Yönerge → Ülkücü disiplin konulu metindeki "Ülkücünün düşmana korku" ifadesinden "sinsi darbeleriyle zehirlenmiştir." ifadesine kadar olan bölümü hiçbir harfini değiştirmeden tekrar yazın.

Giriş: Mucizenin Kaynağı Ülkücü Disiplin

Ülkücü hareket, kavga dönemi şartlarında gelişirken hedefin büyüklüğüne yaraşır bir disiplini daima ön planda tutmuştur. Teşkilat disiplini, tanımında da belirtildiği gibi “insan ve malzeme kaynaklarının, zaman ve mekan şartlarına göre en iyi şekilde koordine edilmesi için” gerekliydi. Hem dönemin can güvenliği ile ilgili kritik şartlar, hem de hedefe uzun ve çileli bir yolla gidilecek olması, disiplinin önemini artırmıştı. 

Teşkilat kurucularının askeri kabiliyet ve tecrübeleri de bu düşman kıskandıran disiplini sağlayan faktörler arasındaydı. Bir mucize olmuş ve popun cazın, otun kızılın arasından Hem “Bedrin arslanları” gibi, hem de “Kürşad’ın çerileri” gibi Ülkücü bir gençlik meydana çıkmıştı. Bu gözü pek gençliğin disiplinsiz bırakılması, bir felakete yol açabilirdi.

O yıllarda MHP, meydanlarda, tabelalarda, oy pusulasında ve meclisteydi. Karşısındaki eli kanlı “devrimci silahlı propaganda”ya rağmen demokratik iktidar arayışından vazgeçmiyordu. Bir ülkede hem sokak savaşı yapmak hem de vatandaştan oy almak öyle kolay bir iş değildi. MHP, bugün bile Devlet Bahçeli’nin bütün çabalarına rağmen o kavga döneminin çatık kaşlı imajını üzerinden atamamıştır. O günlerden kalan “Ülkücülükte demokrasi yoktur!” sözü o şartlar içinde “demokrasi mücadelesinin” ancak sağlam bir askeri disiplinle başarıya ulaşacağının veciz bir ifadesiydi. “Fikirde hür, emirde robot” klişesi de doğru analiz edilmesi gereken bir disiplin söylemiydi. 

Ülkücünün düşmana korku veren eşsiz disiplini, bugün ne yazık ki kulaklarımızdan içeri giren ve beyinlere nüfuz eden “kızıl örümceğin” sinsi darbeleriyle zehirlenmiştir. 

I-Osmanlı’yı Nasıl Dirilttiniz?

Saklanan Kayıtlar →

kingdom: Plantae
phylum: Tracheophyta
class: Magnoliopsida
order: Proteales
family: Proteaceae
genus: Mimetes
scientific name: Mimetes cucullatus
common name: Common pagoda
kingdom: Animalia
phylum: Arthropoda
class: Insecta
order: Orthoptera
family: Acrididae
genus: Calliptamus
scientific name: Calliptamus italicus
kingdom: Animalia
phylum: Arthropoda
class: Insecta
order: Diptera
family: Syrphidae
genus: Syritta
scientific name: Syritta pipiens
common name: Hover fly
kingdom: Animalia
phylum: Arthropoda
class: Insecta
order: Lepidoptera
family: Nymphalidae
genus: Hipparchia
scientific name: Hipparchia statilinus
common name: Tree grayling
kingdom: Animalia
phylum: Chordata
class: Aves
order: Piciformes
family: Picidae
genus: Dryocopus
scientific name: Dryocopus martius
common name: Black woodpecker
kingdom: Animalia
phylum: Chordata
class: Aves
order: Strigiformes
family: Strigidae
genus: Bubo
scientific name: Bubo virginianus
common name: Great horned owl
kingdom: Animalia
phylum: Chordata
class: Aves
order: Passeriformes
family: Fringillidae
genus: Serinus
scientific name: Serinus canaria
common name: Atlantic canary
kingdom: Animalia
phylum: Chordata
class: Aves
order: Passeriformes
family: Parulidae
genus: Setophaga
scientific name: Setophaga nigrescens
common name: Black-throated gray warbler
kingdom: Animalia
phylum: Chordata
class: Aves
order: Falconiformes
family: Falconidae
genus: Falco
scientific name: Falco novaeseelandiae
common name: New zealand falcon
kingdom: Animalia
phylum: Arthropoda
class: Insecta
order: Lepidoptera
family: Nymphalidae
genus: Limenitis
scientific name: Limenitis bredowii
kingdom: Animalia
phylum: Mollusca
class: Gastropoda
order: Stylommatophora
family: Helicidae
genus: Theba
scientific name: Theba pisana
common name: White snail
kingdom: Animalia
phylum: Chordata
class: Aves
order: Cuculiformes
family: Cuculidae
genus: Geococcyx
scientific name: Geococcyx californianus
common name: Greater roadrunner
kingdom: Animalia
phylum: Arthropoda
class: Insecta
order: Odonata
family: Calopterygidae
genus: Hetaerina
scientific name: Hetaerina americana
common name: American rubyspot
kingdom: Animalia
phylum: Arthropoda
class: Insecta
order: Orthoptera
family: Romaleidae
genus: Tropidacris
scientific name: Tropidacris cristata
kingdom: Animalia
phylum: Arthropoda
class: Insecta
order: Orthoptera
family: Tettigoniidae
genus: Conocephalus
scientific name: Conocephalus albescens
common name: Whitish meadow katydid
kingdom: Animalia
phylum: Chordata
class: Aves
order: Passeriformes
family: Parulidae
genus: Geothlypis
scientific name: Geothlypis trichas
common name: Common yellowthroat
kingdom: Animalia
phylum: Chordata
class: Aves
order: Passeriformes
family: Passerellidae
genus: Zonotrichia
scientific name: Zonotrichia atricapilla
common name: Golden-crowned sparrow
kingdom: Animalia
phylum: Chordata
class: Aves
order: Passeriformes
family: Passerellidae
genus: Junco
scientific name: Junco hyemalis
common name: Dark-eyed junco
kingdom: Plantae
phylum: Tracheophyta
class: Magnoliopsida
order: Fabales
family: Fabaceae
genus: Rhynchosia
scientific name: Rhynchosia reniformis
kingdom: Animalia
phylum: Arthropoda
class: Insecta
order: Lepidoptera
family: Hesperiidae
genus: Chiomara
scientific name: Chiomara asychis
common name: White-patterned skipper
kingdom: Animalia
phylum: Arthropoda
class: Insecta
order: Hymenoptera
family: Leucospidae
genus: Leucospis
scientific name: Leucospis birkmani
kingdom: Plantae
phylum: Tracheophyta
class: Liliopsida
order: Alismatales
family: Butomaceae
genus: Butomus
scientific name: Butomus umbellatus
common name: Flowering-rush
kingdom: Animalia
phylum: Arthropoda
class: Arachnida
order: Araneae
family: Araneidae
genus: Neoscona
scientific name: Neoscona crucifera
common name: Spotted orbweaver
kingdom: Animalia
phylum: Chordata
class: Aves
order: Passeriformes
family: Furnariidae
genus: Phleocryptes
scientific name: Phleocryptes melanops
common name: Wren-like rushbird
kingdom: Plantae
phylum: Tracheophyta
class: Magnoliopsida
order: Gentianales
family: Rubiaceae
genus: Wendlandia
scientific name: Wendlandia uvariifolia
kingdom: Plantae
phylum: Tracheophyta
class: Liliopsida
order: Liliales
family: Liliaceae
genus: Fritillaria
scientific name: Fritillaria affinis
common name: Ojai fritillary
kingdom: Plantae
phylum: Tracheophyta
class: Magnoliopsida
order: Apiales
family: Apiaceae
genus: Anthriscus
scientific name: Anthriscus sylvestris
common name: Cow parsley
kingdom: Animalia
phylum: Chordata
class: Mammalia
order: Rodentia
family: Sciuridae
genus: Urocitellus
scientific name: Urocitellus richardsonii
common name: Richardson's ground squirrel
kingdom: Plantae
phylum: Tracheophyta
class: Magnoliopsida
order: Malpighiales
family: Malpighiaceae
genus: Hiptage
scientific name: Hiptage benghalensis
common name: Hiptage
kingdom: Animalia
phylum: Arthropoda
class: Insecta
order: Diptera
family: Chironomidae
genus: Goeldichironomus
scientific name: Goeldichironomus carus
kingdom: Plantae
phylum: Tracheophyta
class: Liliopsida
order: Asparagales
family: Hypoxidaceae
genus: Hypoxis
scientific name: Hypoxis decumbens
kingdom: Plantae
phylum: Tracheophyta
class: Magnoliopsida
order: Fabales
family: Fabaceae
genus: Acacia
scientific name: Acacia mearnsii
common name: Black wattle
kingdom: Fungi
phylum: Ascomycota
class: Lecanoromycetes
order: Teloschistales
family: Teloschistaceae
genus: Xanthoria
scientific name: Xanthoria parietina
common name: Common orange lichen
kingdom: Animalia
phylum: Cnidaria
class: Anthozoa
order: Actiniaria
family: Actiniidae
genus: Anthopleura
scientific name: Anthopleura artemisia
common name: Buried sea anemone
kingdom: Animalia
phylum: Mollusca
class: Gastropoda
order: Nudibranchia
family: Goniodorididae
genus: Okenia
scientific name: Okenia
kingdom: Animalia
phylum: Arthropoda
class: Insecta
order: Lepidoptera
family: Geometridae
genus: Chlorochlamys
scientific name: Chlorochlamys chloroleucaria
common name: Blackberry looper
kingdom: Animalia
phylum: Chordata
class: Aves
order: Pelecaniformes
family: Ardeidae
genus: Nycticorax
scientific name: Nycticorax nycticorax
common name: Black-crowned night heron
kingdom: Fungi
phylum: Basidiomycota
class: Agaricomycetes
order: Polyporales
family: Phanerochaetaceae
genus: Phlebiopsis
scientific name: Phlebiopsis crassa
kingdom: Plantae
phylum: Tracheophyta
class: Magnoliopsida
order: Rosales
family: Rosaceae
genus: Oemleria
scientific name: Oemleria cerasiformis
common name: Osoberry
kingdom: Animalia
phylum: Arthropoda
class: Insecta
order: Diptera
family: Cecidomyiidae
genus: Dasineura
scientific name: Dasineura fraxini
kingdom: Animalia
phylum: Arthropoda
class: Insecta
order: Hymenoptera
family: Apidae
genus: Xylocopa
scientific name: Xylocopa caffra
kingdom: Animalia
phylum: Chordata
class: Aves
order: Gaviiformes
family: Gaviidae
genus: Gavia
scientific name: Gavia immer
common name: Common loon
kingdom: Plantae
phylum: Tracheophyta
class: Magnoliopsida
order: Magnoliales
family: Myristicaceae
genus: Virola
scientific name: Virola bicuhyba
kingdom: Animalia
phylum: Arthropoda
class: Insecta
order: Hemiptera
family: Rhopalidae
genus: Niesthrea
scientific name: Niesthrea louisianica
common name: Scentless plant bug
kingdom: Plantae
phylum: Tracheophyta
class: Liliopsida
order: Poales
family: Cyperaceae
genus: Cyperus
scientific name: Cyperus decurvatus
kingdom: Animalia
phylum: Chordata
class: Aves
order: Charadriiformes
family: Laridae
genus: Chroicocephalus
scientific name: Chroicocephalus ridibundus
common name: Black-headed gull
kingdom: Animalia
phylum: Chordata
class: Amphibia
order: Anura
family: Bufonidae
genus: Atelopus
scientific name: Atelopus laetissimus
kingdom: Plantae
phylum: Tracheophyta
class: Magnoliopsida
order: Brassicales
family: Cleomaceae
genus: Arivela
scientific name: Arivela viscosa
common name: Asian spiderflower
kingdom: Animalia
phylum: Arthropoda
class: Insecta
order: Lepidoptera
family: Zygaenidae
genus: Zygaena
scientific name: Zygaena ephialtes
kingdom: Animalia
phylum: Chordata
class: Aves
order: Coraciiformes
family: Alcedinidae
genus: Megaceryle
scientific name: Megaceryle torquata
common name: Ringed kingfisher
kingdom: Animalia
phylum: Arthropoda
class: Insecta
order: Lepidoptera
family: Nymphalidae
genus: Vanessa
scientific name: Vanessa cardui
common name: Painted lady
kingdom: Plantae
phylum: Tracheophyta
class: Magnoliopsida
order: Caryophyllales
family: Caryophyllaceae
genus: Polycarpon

Görev Sonucu →
Ülkücünün düşmana korku veren eşsiz disiplini, bugün ne yazık ki kulaklarımızdan içeri giren ve beyinlere nüfuz eden “kızıl örümceğin” sinsi darbeleriyle zehirlenmiştir.